::: 本文
本実施の形態においても、図5を用いて説明した、一般的な横型ダイカストマシン及び同ダイカストマシンを使用するアルミニウム製品の鋳造方法に基づいて、本発明に係る、流量制御弁の異常検出方法について説明する。金型装置及び射出装置は、図5に示す一般的なダイカストマシンと同様であるが、射出装置の射出シリンダに流入させる、あるいは同射出シリンダから流出させる作動油の油量を制御させる流量制御弁の異常検出方法に特徴を有する。
図1は、本願発明に係る、流量制御弁の異常検出方法について説明するための、射出装置の油圧回路を示している。射出シリンダ10のヘッド室10Hは、射出切替バルブ18を介して、射出用アキュムレータ14に流路接続している。射出用アキュムレータ14の内部は、ピストンによって油室とガス室に仕切られており、ガス室はガスボトル17と流路接続されている。ガスボトル17には圧縮された窒素ガスが封入されており、圧縮された窒素ガスが膨張するときのエネルギーを利用することにより、射出用アキュムレータ14の油室内の作動油を、一気に射出シリンダ10のヘッド室10Hに供給させて、高速射出が可能となる。
また、ヘッド室10Hへの流路(配管)は、途中で分岐されて、絞り弁21と増圧切替バルブ19とを介して増圧用アキュムレータ15とも流路接続されている。増圧アキュムレータ15も、内部はピストンによって油室とガス室に仕切られており、増圧用アキュムレータ15の油室内の作動油を、絞り弁21を介して射出シリンダ10のヘッド室10Hに供給させて、昇圧・保持工程における高い射出圧力(増圧力)の維持が可能となる。
さらに、ヘッド室10Hへの流路(配管)は、途中で分岐されて、低速前後進切替バルブ20とも流路接続されている。低速前後進切替バルブ20は、作動油タンク24及びチェックバルブ23を介して油圧供給装置22とも流路接続されている。よって、ソレノイドaを励磁させる(図1において同バルブの流路接続が同バルブ記号右側に図示された状態になる)と、射出シリンダ10のヘッド室10H内の作動油を作動油タンク24に戻す(射出シリンダ10のピストン12の後退時)ことができ、またソレノイドbを励磁させる(図1において同バルブの流路接続が同バルブ記号左側に図示された状態になる)と、油圧供給装置22からの作動油をヘッド室10Hに供給させる(低速射出工程時)ことができる。
尚、射出シリンダ10のヘッド室10Hへ供給させる作動油の供給源を、射出用アキュムレータ14(射出充填工程)から増圧用アキュムレータ15(昇圧・保持工程)へと切り替えさせるタイミングが非常に重要なため、流路(管路)における上・下流の圧力差や、外部からの電気信号等で、これを適宜切り替えることが可能な射出・増圧切替弁(方向切替弁)を、それぞれのアキュムレータの切替バルブ(及び絞り弁)以降のヘッド室10Hまでの流路に配置させて、作動油の供給源を切り替えさせることが一般的である。しかしながら、このような射出・増圧切替弁は、本願発明には直接関係はない。また、説明を簡単にするために、このような射出・増圧切替弁の詳細な説明及び図1への図示は割愛している。
::::::
課題 A
本文にある次の一文を英語に訳すこと：「射出用アキュムレータ14の内部は、ピストンによって油室とガス室に仕切られており、ガス室はガスボトル17と流路接続されている。」
::: 提供一覧
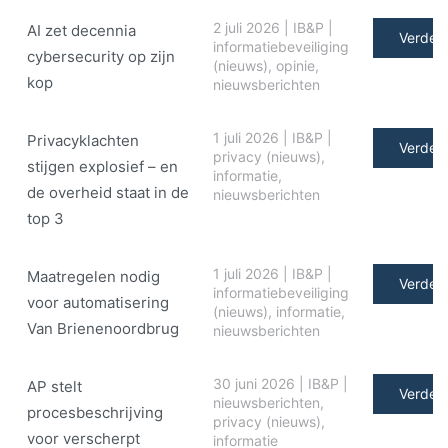
2 juli 2026
|
IB&P
|
AI zet decennia
Verder 
informatiebeveiliging
cybersecurity op zijn
(nieuws)
,
opinie
,
kop
nieuwsberichten
1 juli 2026
|
IB&P
|
Privacyklachten
Verder 
privacy (nieuws)
,
stijgen explosief – en
informatie
,
de overheid staat in de
nieuwsberichten
top 3
1 juli 2026
|
IB&P
|
Maatregelen nodig
Verder 
informatiebeveiliging
voor automatisering
(nieuws)
,
informatie
,
Van Brienenoordbrug
nieuwsberichten
30 juni 2026
|
IB&P
|
AP stelt
Verder 
nieuwsberichten
,
procesbeschrijving
privacy (nieuws)
,
voor verscherpt
informatie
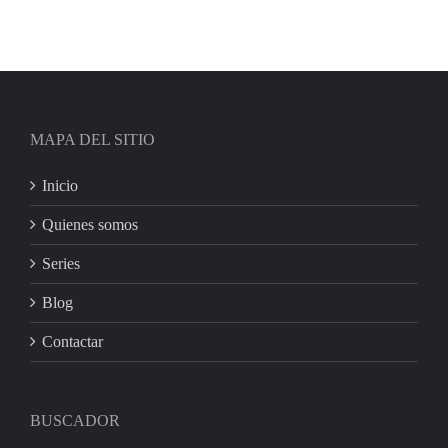
MAPA DEL SITIO
Inicio
Quienes somos
Series
Blog
Contactar
BUSCADOR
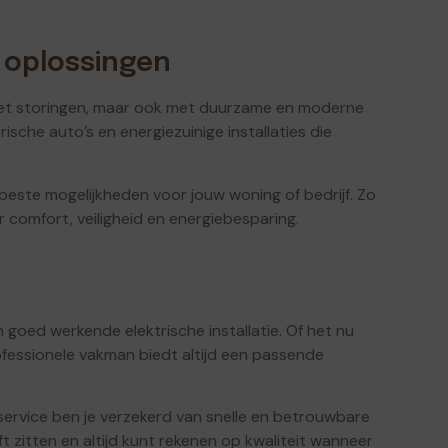
 oplossingen
 met storingen, maar ook met duurzame en moderne
sche auto’s en energiezuinige installaties die
beste mogelijkheden voor jouw woning of bedrijf. Zo
 comfort, veiligheid en energiebesparing.
n goed werkende elektrische installatie. Of het nu
ofessionele vakman biedt altijd een passende
ervice ben je verzekerd van snelle en betrouwbare
jft zitten en altijd kunt rekenen op kwaliteit wanneer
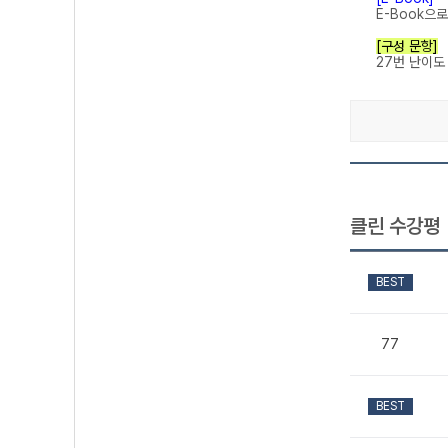
E-Book으
[구성 문항]
27번 난이도
클린 수강평
BEST
77
BEST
::::::
課題 B
上の一覧の各行を、空行を除いて番号付きリストの形に整えること。画像は解答に入れないこと。

解答 A
The interior of the injection accumulator 14 is divided by a piston into an oil chamber and a gas chamber, and the gas chamber is connected by a flow path to the gas bottle 17.

解答 B
1. 2 juli 2026
2. |
3. IB&P
4. |
5. AI zet decennia
6. Verder 
7. informatiebeveiliging
8. cybersecurity op zijn
9. (nieuws)
10. ,
11. opinie
12. ,
13. kop
14. nieuwsberichten
15. 1 juli 2026
16. |
17. IB&P
18. |
19. Privacyklachten
20. Verder 
21. privacy (nieuws)
22. ,
23. stijgen explosief – en
24. informatie
25. ,
26. de overheid staat in de
27. nieuwsberichten
28. top 3
29. 1 juli 2026
30. |
31. IB&P
32. |
33. Maatregelen nodig
34. Verder 
35. informatiebeveiliging
36. voor automatisering
37. (nieuws)
38. ,
39. informatie
40. ,
41. Van Brienenoordbrug
42. nieuwsberichten
43. 30 juni 2026
44. |
45. IB&P
46. |
47. AP stelt
48. Verder 
49. nieuwsberichten
50. ,
51. procesbeschrijving
52. privacy (nieuws)
53. ,
54. voor verscherpt
55. informatie
56. MAPA DEL SITIO
57. Inicio
58. Quienes somos
59. Series
60. Blog
61. Contactar
62. BUSCADOR
63.  oplossingen
64.  met storingen, maar ook met duurzame en moderne
65. sche auto’s en energiezuinige installaties die
66. beste mogelijkheden voor jouw woning of bedrijf. Zo
67.  comfort, veiligheid en energiebesparing.
68. n goed werkende elektrische installatie. Of het nu
69. ofessionele vakman biedt altijd een passende
70. ervice ben je verzekerd van snelle en betrouwbare
71. jft zitten en altijd kunt rekenen op kwaliteit wanneer
72. E-Book으
73. [구성 문항]
74. 27번 난이도
75. 클린 수강평
76. BEST
77. 77
78. BEST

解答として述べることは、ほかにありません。